Assim, propuseram a toda a comunidade local apoiar a educação naquela área, e a resposta foi positiva. «Fomos aos líderes da área, os representantes do governo, para apresentar esse desejo de ensinar as crianças da região. Eles nos apoiaram imediatamente. Fazemos caritativa a cada quinze dias, tentando preparar as aulas de uma maneira lúdica e criativa. O primeiro encontro com as crianças foi especial porque era a festa de Nossa Senhora de Lourdes, padroeira da Capela que nos hospeda enquanto a escola não volta a ser habitável. Lembro que naquele dia pegamos emprestado um carro para ir a El Molino. Na volta, éramos nove e tivemos de nos acomodar uns sobre os outros. Eu atualmente não tenho carro, então sempre temos alguém que nos empresta um para irmos à caritativa. Para pagar a gasolina, usamos nosso próprio dinheiro, fazemos uma coleta entre nós ou usamos o fundo comum.

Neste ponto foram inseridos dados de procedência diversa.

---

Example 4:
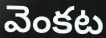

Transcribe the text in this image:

వెంకట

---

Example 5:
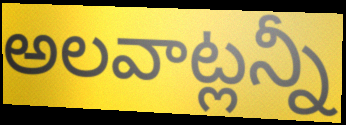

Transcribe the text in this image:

అలవాట్లన్నీ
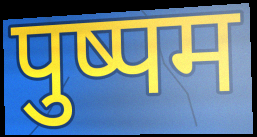
पुष्पम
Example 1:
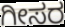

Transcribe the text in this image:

ಗೀಸರ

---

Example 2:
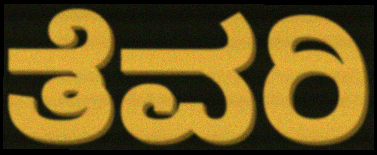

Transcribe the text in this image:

ತೆವರಿ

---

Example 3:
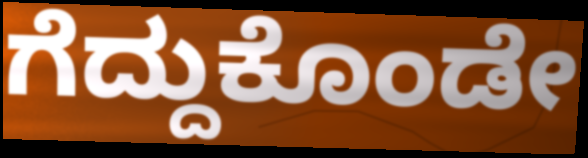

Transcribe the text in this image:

ಗೆದ್ದುಕೊಂಡೇ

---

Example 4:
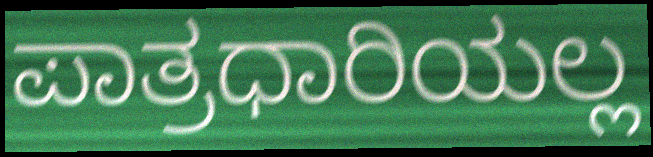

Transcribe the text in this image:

ಪಾತ್ರಧಾರಿಯಲ್ಲ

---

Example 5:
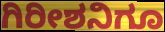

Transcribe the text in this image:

ಗಿರೀಶನಿಗೂ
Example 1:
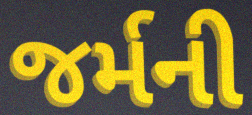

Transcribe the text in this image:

જર્મની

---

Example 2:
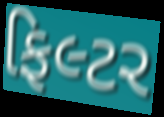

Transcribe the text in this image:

ફિલ્ટર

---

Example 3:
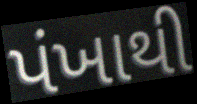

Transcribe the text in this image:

પંખાથી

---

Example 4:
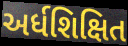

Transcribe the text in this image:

અર્ધશિક્ષિત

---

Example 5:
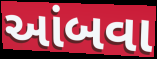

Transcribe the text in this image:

આંબવા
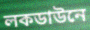
লকডাউনে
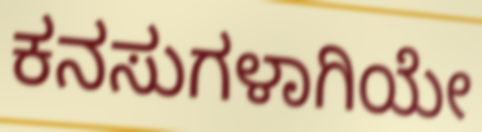
ಕನಸುಗಳಾಗಿಯೇ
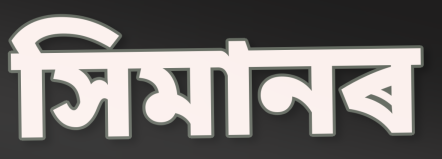
সিমানৰ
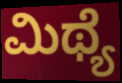
ಮಿಥ್ಯೆ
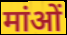
मांओं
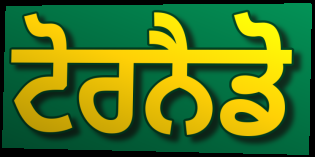
ਟੋਰਨੈਡੋ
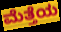
ಮೆತ್ತೆಯ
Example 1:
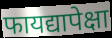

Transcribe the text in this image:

फायद्यापेक्षा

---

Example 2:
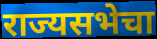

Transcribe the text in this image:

राज्यसभेचा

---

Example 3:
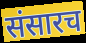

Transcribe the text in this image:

संसारच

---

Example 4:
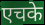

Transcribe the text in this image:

एचके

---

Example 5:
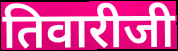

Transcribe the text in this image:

तिवारीजी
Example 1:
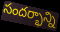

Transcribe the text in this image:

సందర్భాన్ని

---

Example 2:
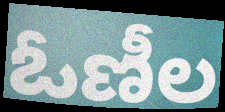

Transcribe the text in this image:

ఓణీల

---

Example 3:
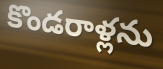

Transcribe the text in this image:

కొండరాళ్లను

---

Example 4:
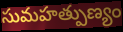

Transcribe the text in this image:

సుమహత్పుణ్యం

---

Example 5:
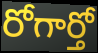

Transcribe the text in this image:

రోగార్తో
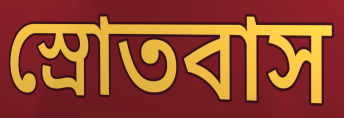
স্রোতবাস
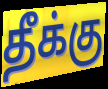
தீக்கு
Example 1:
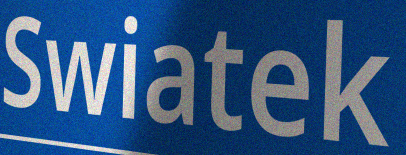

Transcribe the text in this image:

Swiatek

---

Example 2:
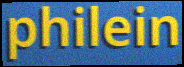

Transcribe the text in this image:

Por que fazemos isso? Porque ir lá, ter retomado a caritativa, nos devolveu a alegria de servir aos outros. Nos emocionamos com as duras circunstâncias que algumas crianças vivem, mas em seus rostos podemos reconhecer o rosto de Cristo que vem ao nosso encontro». Construir a paz também passa pela partilha das necessidades. Que também ajuda a reconstruir um tecido social dilacerado por violências e crises.